##### Texto extraído #####

Número de crianças refugiadas na Síria atinge 1 milhão, afirma ONU

Por fabiosaraiva
Crianças sírias caminham sob a chuva no campo de refugiados de Boynuyogun, na fronteira entre a Síria e Turquia | Murad Sezer/ Reuters Crianças sírias caminham sob a chuva no campo de refugiados de Boynuyogun, na fronteira entre a Síria e Turquia | Murad Sezer/ Reuters

O número de crianças sírias forçadas a fugir do país devastado por uma guerra civil atingiu um milhão nesta sexta-feira, metade de todos os refugiados expulsos pelo conflito, disse a ONU.

Outros dois milhões de menores sírios estão deslocados dentro do próprio país e muitas vezes são atacados ou recrutados como combatentes, em violação ao direito humanitário, informaram a agência de refugiados da ONU (Acnur) e o Fundo das Nações Unidas para a Infância (Unicef).

“Os jovens da Síria estão perdendo suas casas, seus familiares e seus futuros. Mesmo depois de terem atravessado a fronteira por segurança, estão traumatizados, deprimidos e precisam de uma razão para esperança”, disse António Guterres, Alto Comissário das Nações Unidas para os Refugiados, em comunicado.

Quase dois milhões de sírios fugiram para Turquia, Líbano, Iraque, Jordânia e o Norte da África, segundo o Acnur. Entre eles estão 40 mil curdos sírios que chegaram em massa ao Curdistão iraquiano na semana passada.

A ONU exigiu na quinta-feira que a Síria conceda acesso imediato a especialistas em armas químicas das Nações Unidas aos subúrbios de Damasco controlados por rebeldes onde o uso de gás venenoso parece ter causado centenas de mortes, incluindo muitas crianças, a poucos quilômetros do hotel da equipe da ONU.

##### Dados fornecidos #####

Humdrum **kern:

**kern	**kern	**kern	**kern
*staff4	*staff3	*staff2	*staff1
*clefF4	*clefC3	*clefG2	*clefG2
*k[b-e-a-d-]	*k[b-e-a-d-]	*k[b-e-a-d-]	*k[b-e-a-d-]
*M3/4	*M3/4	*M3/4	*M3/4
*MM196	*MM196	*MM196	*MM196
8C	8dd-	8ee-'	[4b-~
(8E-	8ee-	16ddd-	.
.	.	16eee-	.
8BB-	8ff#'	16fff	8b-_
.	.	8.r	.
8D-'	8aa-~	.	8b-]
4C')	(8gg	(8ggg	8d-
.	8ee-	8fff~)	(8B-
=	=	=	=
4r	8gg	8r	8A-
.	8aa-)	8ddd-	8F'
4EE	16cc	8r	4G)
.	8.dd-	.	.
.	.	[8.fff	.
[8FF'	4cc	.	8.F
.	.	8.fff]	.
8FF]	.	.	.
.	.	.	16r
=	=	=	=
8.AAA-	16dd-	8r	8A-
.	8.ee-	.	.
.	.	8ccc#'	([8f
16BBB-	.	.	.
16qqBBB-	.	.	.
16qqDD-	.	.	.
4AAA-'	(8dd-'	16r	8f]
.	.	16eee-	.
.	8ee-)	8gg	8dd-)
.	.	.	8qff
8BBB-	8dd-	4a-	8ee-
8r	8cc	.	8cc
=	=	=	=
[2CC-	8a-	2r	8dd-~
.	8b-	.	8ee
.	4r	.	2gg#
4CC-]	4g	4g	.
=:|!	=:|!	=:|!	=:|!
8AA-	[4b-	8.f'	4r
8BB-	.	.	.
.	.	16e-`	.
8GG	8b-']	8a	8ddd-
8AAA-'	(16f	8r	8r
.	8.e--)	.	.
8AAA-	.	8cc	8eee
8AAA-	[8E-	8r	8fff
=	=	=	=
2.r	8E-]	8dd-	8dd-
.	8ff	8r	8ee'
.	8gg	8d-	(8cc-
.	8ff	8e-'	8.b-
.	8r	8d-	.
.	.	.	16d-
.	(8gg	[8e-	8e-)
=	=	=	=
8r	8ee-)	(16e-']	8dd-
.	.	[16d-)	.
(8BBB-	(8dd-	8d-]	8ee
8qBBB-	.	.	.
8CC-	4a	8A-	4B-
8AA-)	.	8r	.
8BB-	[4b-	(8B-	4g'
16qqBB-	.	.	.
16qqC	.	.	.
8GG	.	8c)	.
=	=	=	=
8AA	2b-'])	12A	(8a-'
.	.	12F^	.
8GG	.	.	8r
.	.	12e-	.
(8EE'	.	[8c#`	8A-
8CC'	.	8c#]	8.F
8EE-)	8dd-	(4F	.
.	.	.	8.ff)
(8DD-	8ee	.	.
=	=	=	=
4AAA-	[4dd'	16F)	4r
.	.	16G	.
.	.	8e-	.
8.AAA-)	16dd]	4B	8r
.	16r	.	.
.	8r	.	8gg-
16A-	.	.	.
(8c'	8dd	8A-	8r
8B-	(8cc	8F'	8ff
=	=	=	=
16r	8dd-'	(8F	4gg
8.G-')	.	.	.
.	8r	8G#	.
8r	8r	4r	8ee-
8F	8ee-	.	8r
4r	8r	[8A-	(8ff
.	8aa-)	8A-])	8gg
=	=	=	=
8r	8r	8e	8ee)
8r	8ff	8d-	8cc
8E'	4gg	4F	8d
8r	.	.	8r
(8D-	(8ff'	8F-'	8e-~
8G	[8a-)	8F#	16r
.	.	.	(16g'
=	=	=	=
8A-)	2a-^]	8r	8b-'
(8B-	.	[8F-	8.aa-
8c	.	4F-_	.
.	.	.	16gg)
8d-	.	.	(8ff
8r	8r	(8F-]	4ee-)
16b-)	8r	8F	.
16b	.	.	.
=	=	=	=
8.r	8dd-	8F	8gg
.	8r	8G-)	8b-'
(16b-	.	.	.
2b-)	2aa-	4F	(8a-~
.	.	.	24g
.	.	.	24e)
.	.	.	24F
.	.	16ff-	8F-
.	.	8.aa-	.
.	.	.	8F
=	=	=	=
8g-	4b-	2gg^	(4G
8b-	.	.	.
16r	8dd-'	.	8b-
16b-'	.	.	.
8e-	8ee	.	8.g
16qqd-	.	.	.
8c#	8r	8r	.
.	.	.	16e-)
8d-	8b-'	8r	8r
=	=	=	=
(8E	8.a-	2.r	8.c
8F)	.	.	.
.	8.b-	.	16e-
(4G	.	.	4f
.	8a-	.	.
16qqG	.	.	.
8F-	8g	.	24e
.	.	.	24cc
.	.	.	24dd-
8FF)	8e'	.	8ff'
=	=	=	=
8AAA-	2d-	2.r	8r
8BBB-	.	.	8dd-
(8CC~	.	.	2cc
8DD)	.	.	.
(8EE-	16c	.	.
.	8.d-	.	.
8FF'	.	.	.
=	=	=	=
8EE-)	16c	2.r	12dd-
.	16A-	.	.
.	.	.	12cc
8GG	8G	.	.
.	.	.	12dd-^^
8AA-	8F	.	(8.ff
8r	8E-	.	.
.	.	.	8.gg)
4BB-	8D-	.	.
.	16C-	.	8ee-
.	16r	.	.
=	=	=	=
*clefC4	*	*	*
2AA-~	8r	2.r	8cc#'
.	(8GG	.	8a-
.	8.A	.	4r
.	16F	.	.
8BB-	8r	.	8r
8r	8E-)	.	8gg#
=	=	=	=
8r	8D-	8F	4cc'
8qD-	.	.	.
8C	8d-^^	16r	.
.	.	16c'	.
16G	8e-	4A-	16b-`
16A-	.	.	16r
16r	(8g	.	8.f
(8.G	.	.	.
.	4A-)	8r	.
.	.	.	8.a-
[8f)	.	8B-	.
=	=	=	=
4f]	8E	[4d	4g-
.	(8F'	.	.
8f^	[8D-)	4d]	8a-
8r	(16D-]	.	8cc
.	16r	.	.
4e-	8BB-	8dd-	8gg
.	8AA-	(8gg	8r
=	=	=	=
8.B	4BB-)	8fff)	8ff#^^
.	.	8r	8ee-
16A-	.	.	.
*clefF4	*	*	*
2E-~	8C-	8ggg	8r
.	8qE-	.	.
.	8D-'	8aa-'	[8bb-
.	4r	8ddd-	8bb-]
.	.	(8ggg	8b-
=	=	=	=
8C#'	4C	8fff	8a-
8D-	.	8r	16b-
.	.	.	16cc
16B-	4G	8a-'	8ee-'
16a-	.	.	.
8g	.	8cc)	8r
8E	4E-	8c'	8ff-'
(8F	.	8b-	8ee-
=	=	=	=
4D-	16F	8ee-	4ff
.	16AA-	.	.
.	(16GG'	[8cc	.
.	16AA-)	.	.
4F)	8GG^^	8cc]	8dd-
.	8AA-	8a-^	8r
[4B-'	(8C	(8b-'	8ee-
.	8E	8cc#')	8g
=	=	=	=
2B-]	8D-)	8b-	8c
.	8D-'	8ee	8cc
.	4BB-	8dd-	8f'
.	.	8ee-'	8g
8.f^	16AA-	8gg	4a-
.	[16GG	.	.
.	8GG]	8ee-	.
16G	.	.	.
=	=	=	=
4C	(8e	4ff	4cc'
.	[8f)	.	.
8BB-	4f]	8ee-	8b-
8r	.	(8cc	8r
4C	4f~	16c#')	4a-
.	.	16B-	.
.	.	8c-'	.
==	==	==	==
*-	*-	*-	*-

#####

Tarefa 1
Na notícia sobre as crianças refugiadas sírias, quais são os lugares para onde quase dois milhões de sírios fugiram, segundo o Acnur? Liste todos.
Tarefa 2
Imprima o trecho da notícia sobre as crianças refugiadas que começa com "Outros dois milhões" e segue até "na semana passada.".

Resposta 1
- Turquia
- Líbano
- Iraque
- Jordânia
- Norte da África

Resposta 2
Outros dois milhões de menores sírios estão deslocados dentro do próprio país e muitas vezes são atacados ou recrutados como combatentes, em violação ao direito humanitário, informaram a agência de refugiados da ONU (Acnur) e o Fundo das Nações Unidas para a Infância (Unicef).

“Os jovens da Síria estão perdendo suas casas, seus familiares e seus futuros. Mesmo depois de terem atravessado a fronteira por segurança, estão traumatizados, deprimidos e precisam de uma razão para esperança”, disse António Guterres, Alto Comissário das Nações Unidas para os Refugiados, em comunicado.

Quase dois milhões de sírios fugiram para Turquia, Líbano, Iraque, Jordânia e o Norte da África, segundo o Acnur. Entre eles estão 40 mil curdos sírios que chegaram em massa ao Curdistão iraquiano na semana passada.